1. Wasserzeichen oder Logo mit Alpha-Kanal erstellen (Photoshop o.ä oder Cinema 4D Animation mit Alpha-Kanal o.ä)
2. Hauptvideo auf Videospur 1 setzen
3. Logo auf Spur 2 und Transparenz setzen
4. Rendern -> That's it!


----------



## Mark (4. Dezember 2003)

Hi ihr beiden!

Heute mal in einem anderen Forum  
Bzgl. Logo: Total nett ist der Filter *Logo* in VirtualDub. Komprimieren und Logo in einem Aufwasch...
(das "divX" wird allerdings sicher dennoch über dem Logo stehen...)


----------



## Tim C. (4. Dezember 2003)

Abhängig von deiner DivX Version möchte ich darauf hinweisen, dass das Logo nicht in das Video eingerechnet wird, sondern als Overlay beim Abspielen eingeblendet wird.
DivX hat sich nunmal kommerzialisiert und somit hat man in den Free Versionen entweder Logo-Einblendung oder Adware.
Somit ist es auch unwahrscheinlich, dass du das Logo ändern kannst, da es ja von der lokal installierten DivX Version abhängt.


----------



## daDom (4. Dezember 2003)

> Heute mal in einem anderen Forum


Joa, ich dachte mir, das passt vom Thema her nicht ganz in Cinema4D ;-]



> Bzgl. Logo: Total nett ist der Filter Logo in VirtualDub. Komprimieren und Logo in einem Aufwasch...
> (das "divX" wird allerdings sicher dennoch über dem Logo stehen...)


Bekomme ich das nur kommerziell oder gibts das auch als Freewareversion?



> DivX hat sich nunmal kommerzialisiert und somit hat man in den Free Versionen entweder Logo-Einblendung oder Adware.
> Somit ist es auch unwahrscheinlich, dass du das Logo ändern kannst, da es ja von der lokal installierten DivX Version abhängt.


Sicher, das es von der lokalen abhängt?
*hrmpf*
Gut, dann könnte ich das ganze doch mit Quicktime machen, he?

**Aufgaben:**
1. Geben Sie aus dem Forumsthread über Videologos den Abschnitt wortgetreu aus, der mit den Worten "1. Wasserzeichen oder" beginnt und mit "Hi ihr beiden!" endet.
2. Führen Sie den Forumsthread über Videologos im Anschluss an seinen letzten Satz weiter.

**Datensätze:**
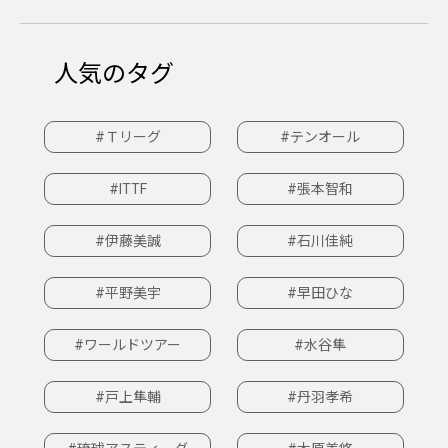
人気のタグ
#Ｔリーグ
#テンオール
#ITTF
#張本智和
#伊藤美誠
#石川佳純
#平野美宇
#早田ひな
#ワールドツアー
#水谷隼
#戸上隼輔
#丹羽孝希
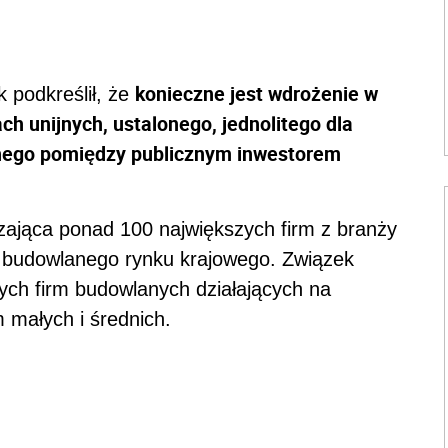
konieczne jest wdrożenie w
 podkreślił, że
ch unijnych, ustalonego, jednolitego dla
anego pomiędzy publicznym inwestorem
zająca ponad 100 największych firm z branży
łu budowlanego rynku krajowego. Związek
ych firm budowlanych działających na
 małych i średnich.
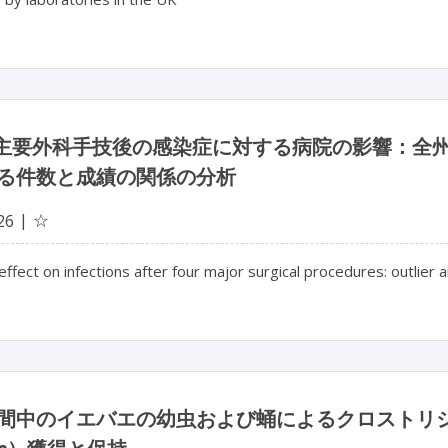
の主要外科手技後の感染症に対する病院の影響：全
る件数と成績の関係の分析
☆
26
effect on infections after four major surgical procedures: outlier
間中のイエバエの幼虫および蛹によるクロストリ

**Antworten:**
1.
1. Wasserzeichen oder Logo mit Alpha-Kanal erstellen (Photoshop o.ä oder Cinema 4D Animation mit Alpha-Kanal o.ä)
2. Hauptvideo auf Videospur 1 setzen
3. Logo auf Spur 2 und Transparenz setzen
4. Rendern -> That's it!


----------



## Mark (4. Dezember 2003)

Hi ihr beiden!

2.
Obwohl ich glaube, das Quicktime nicht so häufig wie DivX genutz wird...

Da müsste das doch gehen, oder?

Kann ich mit den Videobearbeitungsprogrammen bei jedem Filmtyp ein Wasserzeichen/Logo einbinden?

grüsse
daDom


----------



## Tim C. (4. Dezember 2003)

> Kann ich mit den Videobearbeitungsprogrammen bei jedem Filmtyp ein Wasserzeichen/Logo einbinden?


Ja das ist der Sinn von Videobearbeitung 



> Sicher, das es von der lokalen abhängt?
> *hrmpf*


Leider (fast) absolut. Hatte jahrelang eine noch freie Version ohne Logo. Dort liefen alle DivX Clips ohne Einblendung. Dann habe ich irgendwann bedingt durch Format C: und neuere Versionen geupdated und hatte das Logo auch in den Videos, die es vorher nicht hatten.

Allerdings kann es durchaus sein, dass wenn du selber mit einem nicht für das Produzieren gedachten DivX-Codec versuchst nach DivX zu codieren, dass dann ein Logo fest eingeblendet wird. Bin ich mir aber absolut nicht sicher und muss nicht sein.

Generell kann ich sagen, wenn Windows ohne Nachinstallation des Codecs DivX abspielt, dann hast du kein Logo, kannst aber i.d.R. auch nicht dahin codieren. Probier mal den Nimo-Codec Pack zu installieren. Der darin enthaltene DivX Codec hat soweit ich weiss auch kein Logo-Overlay (kann sich mittlerweile aber auch geändert haben).

Ein kleiner Tip noch am Ende. Falls es deine Festplattenkapazität zulässt, dann exportiere aus Cinema raus als unkomprimiertes Videofile (oder gar Einzelbilder) (Ja das wird sehr groß) und mach den ganzen Encoding-Kram nachträglich in VirtualDub. So hast du mehr Freiheiten beim testen der Einstellugen und es muss nicht immer komplett durch den Renderer laufen.


----------



## daDom (4. Dezember 2003)

> So hast du mehr Freiheiten beim testen der Einstellugen und es muss nicht immer komplett durch den Renderer laufen.


Hä?
Aber der braucht doch dann genau so lange beim Rendern, oder etwa nicht?

Aber das ist eine gute Idee - Und genug Kapazität habe ich mit Sicherheit:


> _Original aus daDoms Signatur:_
> Maxtor 80GB HDD



Ist VirtualDub free oder kommerziell?

grüsse
daDom


----------



## paleface (4. Dezember 2003)

Ist es nicht so das nach 5-8 Sekunden das Logo Ausgeblendet wird?

Sonst Render doch erst diese sek. mit einem Standbild oder du lässt nix bewegen oder so.
Danach nach denn Sekunden lässt du erst deine animation ablaufen.
Dann dann den Vorderen Teil "abschneiden"
Das einzige Problem...dauert das Rendern natürlich bisl länger...


----------



## Tim C. (4. Dezember 2003)

> _Original geschrieben von paleface _
> *Ist es nicht so das nach 5-8 Sekunden das Logo Ausgeblendet wird?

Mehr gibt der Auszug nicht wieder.